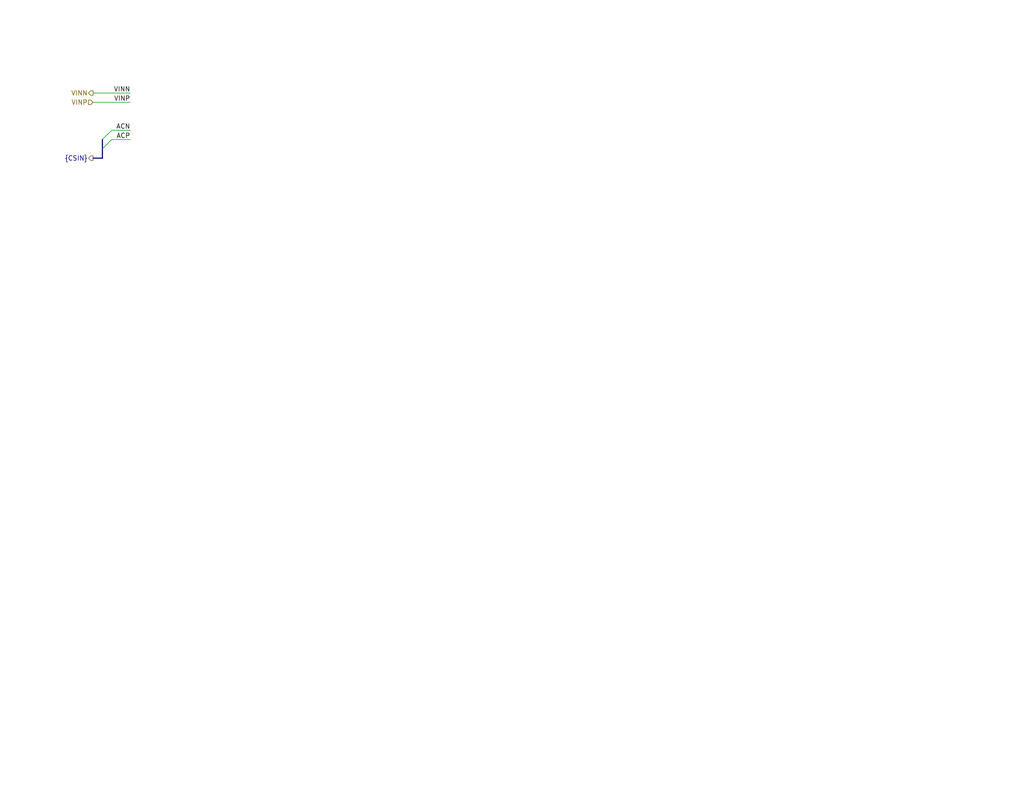
<source format=kicad_sch>
(kicad_sch
	(version 20250114)
	(generator "eeschema")
	(generator_version "9.0")
	(uuid "343a832a-d63e-4de9-bc30-ca737f82d8aa")
	(paper "USLetter")
	(title_block
		(title "I²C-PPS Input Filter and Sensor")
		(date "2026-02-21")
		(rev "1")
	)
	(lib_symbols)
	(bus_entry
		(at 30.48 35.56)
		(size -2.54 2.54)
		(stroke
			(width 0)
			(type default)
		)
		(uuid "3372032d-b90c-4a8c-98b7-1d1e606bb851")
	)
	(bus_entry
		(at 30.48 38.1)
		(size -2.54 2.54)
		(stroke
			(width 0)
			(type default)
		)
		(uuid "88535972-f4ea-4f40-ac9b-2f76b780f788")
	)
	(wire
		(pts
			(xy 30.48 38.1) (xy 35.56 38.1)
		)
		(stroke
			(width 0)
			(type default)
		)
		(uuid "3d882a68-df55-4bc9-bca3-9cfb1cf29a9b")
	)
	(bus
		(pts
			(xy 27.94 40.64) (xy 27.94 43.18)
		)
		(stroke
			(width 0)
			(type default)
		)
		(uuid "4dabcc04-d6a8-43fd-8c9b-d22b5b3dfa65")
	)
	(wire
		(pts
			(xy 25.4 25.4) (xy 35.56 25.4)
		)
		(stroke
			(width 0)
			(type default)
		)
		(uuid "5d8ae769-e262-4328-964b-062be8ecccef")
	)
	(wire
		(pts
			(xy 30.48 35.56) (xy 35.56 35.56)
		)
		(stroke
			(width 0)
			(type default)
		)
		(uuid "5e0b449d-b746-4b56-a24a-6090a146e6f9")
	)
	(bus
		(pts
			(xy 27.94 38.1) (xy 27.94 40.64)
		)
		(stroke
			(width 0)
			(type default)
		)
		(uuid "794f8a1b-9b7a-4af0-a3cb-77500acc3a89")
	)
	(wire
		(pts
			(xy 25.4 27.94) (xy 35.56 27.94)
		)
		(stroke
			(width 0)
			(type default)
		)
		(uuid "afc2ec51-c36e-47e8-b409-fd8f496b0d35")
	)
	(bus
		(pts
			(xy 25.4 43.18) (xy 27.94 43.18)
		)
		(stroke
			(width 0)
			(type default)
		)
		(uuid "bbfa727b-7707-4ab8-ad94-fb838b05f116")
	)
	(label "VINP"
		(at 35.56 27.94 180)
		(effects
			(font
				(size 1.27 1.27)
			)
			(justify right bottom)
		)
		(uuid "6895ec77-2437-49ea-a5bd-385a2982d85c")
	)
	(label "VINN"
		(at 35.56 25.4 180)
		(effects
			(font
				(size 1.27 1.27)
			)
			(justify right bottom)
		)
		(uuid "76ad6f60-f531-4f0a-a7ee-c88826308fe2")
	)
	(label "ACN"
		(at 35.56 35.56 180)
		(effects
			(font
				(size 1.27 1.27)
			)
			(justify right bottom)
		)
		(uuid "e34f56d2-ae87-473e-945c-28b46b3095d5")
	)
	(label "ACP"
		(at 35.56 38.1 180)
		(effects
			(font
				(size 1.27 1.27)
			)
			(justify right bottom)
		)
		(uuid "ebe1e631-58c0-4866-ac47-8d6392741d88")
	)
	(hierarchical_label "{CSIN}"
		(shape output)
		(at 25.4 43.18 180)
		(effects
			(font
				(size 1.27 1.27)
			)
			(justify right)
		)
		(uuid "39f3ae7f-a405-46bf-ae11-35ec909b5286")
	)
	(hierarchical_label "VINN"
		(shape output)
		(at 25.4 25.4 180)
		(effects
			(font
				(size 1.27 1.27)
			)
			(justify right)
		)
		(uuid "ba23122c-35cc-4dff-b1a2-8a401c1ab92e")
	)
	(hierarchical_label "VINP"
		(shape input)
		(at 25.4 27.94 180)
		(effects
			(font
				(size 1.27 1.27)
			)
			(justify right)
		)
		(uuid "c28ca932-38b4-465d-a413-3fd7d1a92087")
	)
)

</source>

:::

Instruction: Wherever a picture appears in the listing above, drop it, and restate the rest exactly.

Reply:
<source format=kicad_sch>
(kicad_sch
	(version 20250114)
	(generator "eeschema")
	(generator_version "9.0")
	(uuid "343a832a-d63e-4de9-bc30-ca737f82d8aa")
	(paper "USLetter")
	(title_block
		(title "I²C-PPS Input Filter and Sensor")
		(date "2026-02-21")
		(rev "1")
	)
	(lib_symbols)
	(bus_entry
		(at 30.48 35.56)
		(size -2.54 2.54)
		(stroke
			(width 0)
			(type default)
		)
		(uuid "3372032d-b90c-4a8c-98b7-1d1e606bb851")
	)
	(bus_entry
		(at 30.48 38.1)
		(size -2.54 2.54)
		(stroke
			(width 0)
			(type default)
		)
		(uuid "88535972-f4ea-4f40-ac9b-2f76b780f788")
	)
	(wire
		(pts
			(xy 30.48 38.1) (xy 35.56 38.1)
		)
		(stroke
			(width 0)
			(type default)
		)
		(uuid "3d882a68-df55-4bc9-bca3-9cfb1cf29a9b")
	)
	(bus
		(pts
			(xy 27.94 40.64) (xy 27.94 43.18)
		)
		(stroke
			(width 0)
			(type default)
		)
		(uuid "4dabcc04-d6a8-43fd-8c9b-d22b5b3dfa65")
	)
	(wire
		(pts
			(xy 25.4 25.4) (xy 35.56 25.4)
		)
		(stroke
			(width 0)
			(type default)
		)
		(uuid "5d8ae769-e262-4328-964b-062be8ecccef")
	)
	(wire
		(pts
			(xy 30.48 35.56) (xy 35.56 35.56)
		)
		(stroke
			(width 0)
			(type default)
		)
		(uuid "5e0b449d-b746-4b56-a24a-6090a146e6f9")
	)
	(bus
		(pts
			(xy 27.94 38.1) (xy 27.94 40.64)
		)
		(stroke
			(width 0)
			(type default)
		)
		(uuid "794f8a1b-9b7a-4af0-a3cb-77500acc3a89")
	)
	(wire
		(pts
			(xy 25.4 27.94) (xy 35.56 27.94)
		)
		(stroke
			(width 0)
			(type default)
		)
		(uuid "afc2ec51-c36e-47e8-b409-fd8f496b0d35")
	)
	(bus
		(pts
			(xy 25.4 43.18) (xy 27.94 43.18)
		)
		(stroke
			(width 0)
			(type default)
		)
		(uuid "bbfa727b-7707-4ab8-ad94-fb838b05f116")
	)
	(label "VINP"
		(at 35.56 27.94 180)
		(effects
			(font
				(size 1.27 1.27)
			)
			(justify right bottom)
		)
		(uuid "6895ec77-2437-49ea-a5bd-385a2982d85c")
	)
	(label "VINN"
		(at 35.56 25.4 180)
		(effects
			(font
				(size 1.27 1.27)
			)
			(justify right bottom)
		)
		(uuid "76ad6f60-f531-4f0a-a7ee-c88826308fe2")
	)
	(label "ACN"
		(at 35.56 35.56 180)
		(effects
			(font
				(size 1.27 1.27)
			)
			(justify right bottom)
		)
		(uuid "e34f56d2-ae87-473e-945c-28b46b3095d5")
	)
	(label "ACP"
		(at 35.56 38.1 180)
		(effects
			(font
				(size 1.27 1.27)
			)
			(justify right bottom)
		)
		(uuid "ebe1e631-58c0-4866-ac47-8d6392741d88")
	)
	(hierarchical_label "{CSIN}"
		(shape output)
		(at 25.4 43.18 180)
		(effects
			(font
				(size 1.27 1.27)
			)
			(justify right)
		)
		(uuid "39f3ae7f-a405-46bf-ae11-35ec909b5286")
	)
	(hierarchical_label "VINN"
		(shape output)
		(at 25.4 25.4 180)
		(effects
			(font
				(size 1.27 1.27)
			)
			(justify right)
		)
		(uuid "ba23122c-35cc-4dff-b1a2-8a401c1ab92e")
	)
	(hierarchical_label "VINP"
		(shape input)
		(at 25.4 27.94 180)
		(effects
			(font
				(size 1.27 1.27)
			)
			(justify right)
		)
		(uuid "c28ca932-38b4-465d-a413-3fd7d1a92087")
	)
)

</source>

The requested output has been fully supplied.